GasLog Partners LP: Where I’m Finding 9%+ Yields
Small-Cap Stock Yields 9.1%
Call it a case of “idea incest.”
For the most part, income hunters don’t look beyond the standard list of dividend darlings. The same old group of big, reliable stocks come up in every conversation.
But in the same way inbreeding leads to health problems, investing like everyone else leads to issues, too. A flood of money pushes up prices, leading to mediocre returns. It doesn’t hurt, therefore, to search out fresh ideas.
One name I’d like to introduce to the dividend gene pool: GasLog Partners LP (NYSE:GLOP). This limited partnership owns a fleet of liquefied natural gas (LNG) tanker ships, which throw off generous cash flow. And due to its small size and obscure industry, most investors haven’t caught on to this 9.1% yield.
GasLog has only traded publicly traded for four years, so it doesn’t have much of a track record, but its short distribution history looks impressive. Since it began paying one in August 2014, the partnership has raised its payout on eight occasions.
That tradition will likely continue.

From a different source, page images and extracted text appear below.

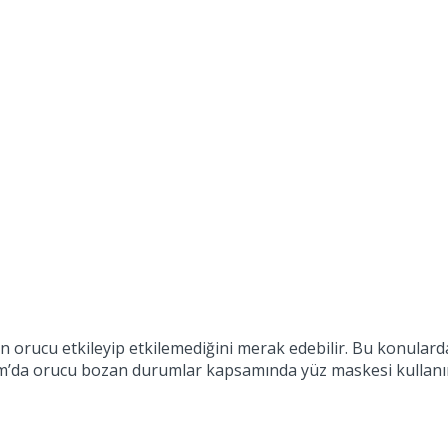
 orucu etkileyip etkilemediğini merak edebilir. Bu konulardan 
m’da orucu bozan durumlar kapsamında yüz maskesi kullanımın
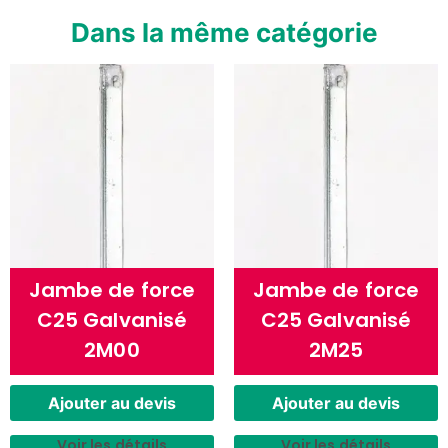
Dans la même catégorie
Jambe de force
Jambe de force
C25 Galvanisé
C25 Galvanisé
2M00
2M25
Ajouter au devis
Ajouter au devis
Voir les détails
Voir les détails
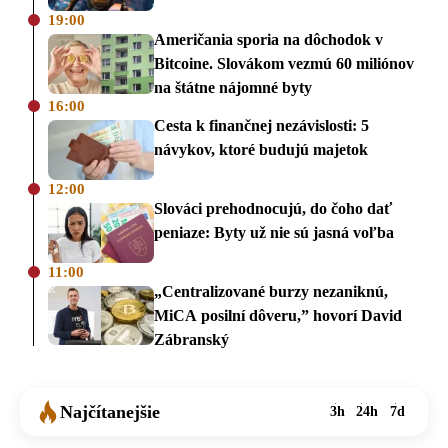
19:00
Američania sporia na dôchodok v
Bitcoine. Slovákom vezmú 60 miliónov
na štátne nájomné byty
16:00
Cesta k finančnej nezávislosti: 5
návykov, ktoré budujú majetok
12:00
Slováci prehodnocujú, do čoho dať
peniaze: Byty už nie sú jasná voľba
11:00
„Centralizované burzy nezaniknú,
MiCA posilní dôveru,” hovorí David
Zábranský
Najčítanejšie
3h
24h
7d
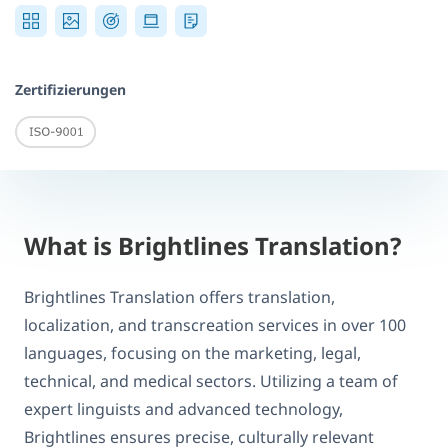
Zertifizierungen
What is Brightlines Translation?
Brightlines Translation offers translation,
localization, and transcreation services in over 100
languages, focusing on the marketing, legal,
technical, and medical sectors. Utilizing a team of
expert linguists and advanced technology,
Brightlines ensures precise, culturally relevant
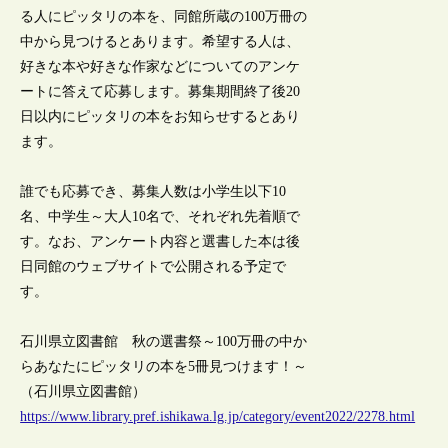
る人にピッタリの本を、同館所蔵の100万冊の
中から見つけるとあります。希望する人は、
好きな本や好きな作家などについてのアンケ
ートに答えて応募します。募集期間終了後20
日以内にピッタリの本をお知らせするとあり
ます。
誰でも応募でき、募集人数は小学生以下10
名、中学生～大人10名で、それぞれ先着順で
す。なお、アンケート内容と選書した本は後
日同館のウェブサイトで公開される予定で
す。
石川県立図書館 秋の選書祭～100万冊の中か
らあなたにピッタリの本を5冊見つけます！～
（石川県立図書館）
https://www.library.pref.ishikawa.lg.jp/category/event2022/2278.html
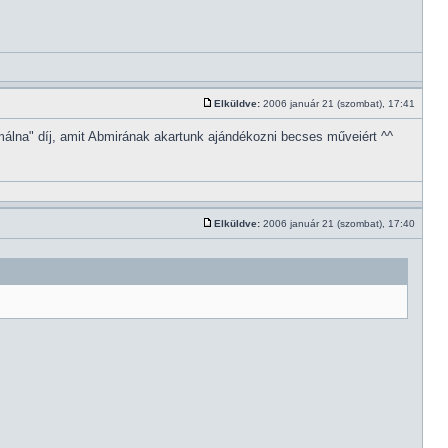
Elküldve:
2006 január 21 (szombat), 17:41
málna" díj, amit Abmirának akartunk ajándékozni becses műveiért ^^
Elküldve:
2006 január 21 (szombat), 17:40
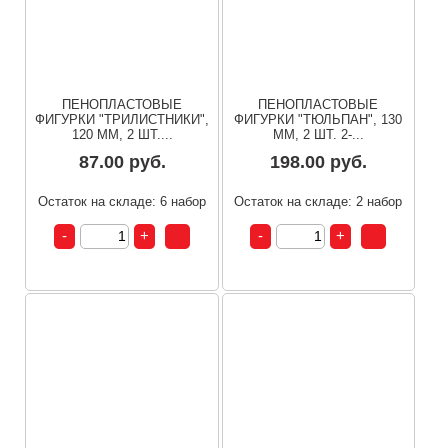
ПЕНОПЛАСТОВЫЕ
ПЕНОПЛАСТОВЫЕ
ФИГУРКИ "ТРИЛИСТНИКИ",
ФИГУРКИ "ТЮЛЬПАН", 130
120 ММ, 2 ШТ....
ММ, 2 ШТ. 2-...
87.00 руб.
198.00 руб.
Остаток на складе: 6 набор
Остаток на складе: 2 набор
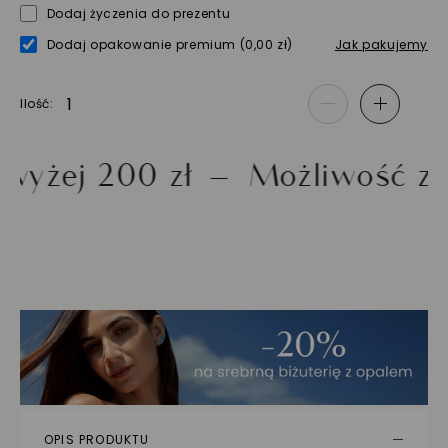
Dodaj życzenia do prezentu
Dodaj opakowanie premium
(0,00 zł)
Jak pakujemy
Ilość
-
+
 200 zł
Możliwość zwrotu
OPIS PRODUKTU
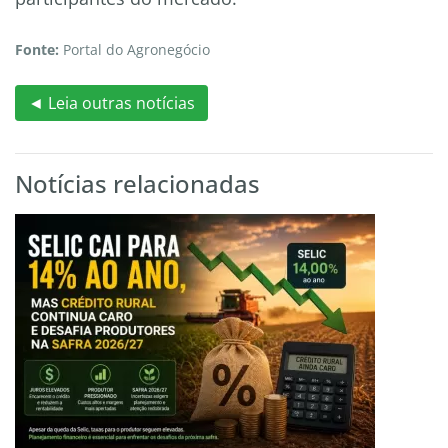
Fonte:
Portal do Agronegócio
◄ Leia outras notícias
Notícias relacionadas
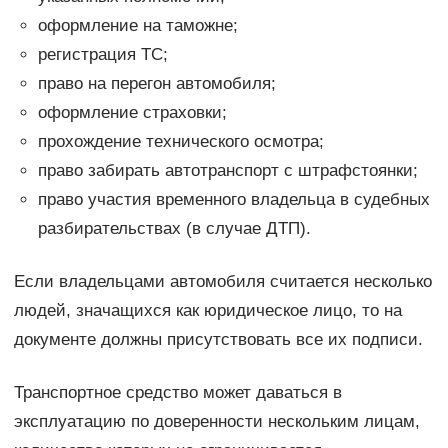
оформление на таможне;
регистрация ТС;
право на перегон автомобиля;
оформление страховки;
прохождение технического осмотра;
право забирать автотранспорт с штрафстоянки;
право участия временного владельца в судебных
разбирательствах (в случае ДТП).
Если владельцами автомобиля считается несколько
людей, значащихся как юридическое лицо, то на
документе должны присутствовать все их подписи.
Транспортное средство может даваться в
эксплуатацию по доверенности нескольким лицам,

Over the next few years, executives have pledged to increase the distribution at a five percent annual clip. And those increases, depending on industry conditions, could be even bigger.
The numbers support this outlook. Outside of the United States, natural gas prices have surged on growing demand for clean-burning fuels. By 2040, the International Energy Agency predicts consumption will increase by more than 50%.
Good news for ship owners: GasLog plans to take advantage of this growing demand by increasing the size of its fleet. A shortage of LNG tankers should also allow management to hike prices.
Source: Corporate Filings
Of course, we can’t call GasLog a slam dunk. Higher interest rates could clip units. And commodity prices can swing around industry participants like a rag doll.
That said, the business has less exposure than most. The partnership owns 11 vessels, all chartered to Royal Dutch Shell plc (ADR) (NYSE:RDS.A, NYSE:RDS.B) under fixed-fee contracts. So GasLog Partners has limited commodity price or volume risk.
Moreover, I like management’s conservative approach. Today, the partnership pays out only $0.86 in distributions for every dollar generated in cash flow. This leaves executives with a little wiggle room, even if business sours for a year or two.
All that cash means this GasLog Partners could outperform the incestuous list of dividend payers.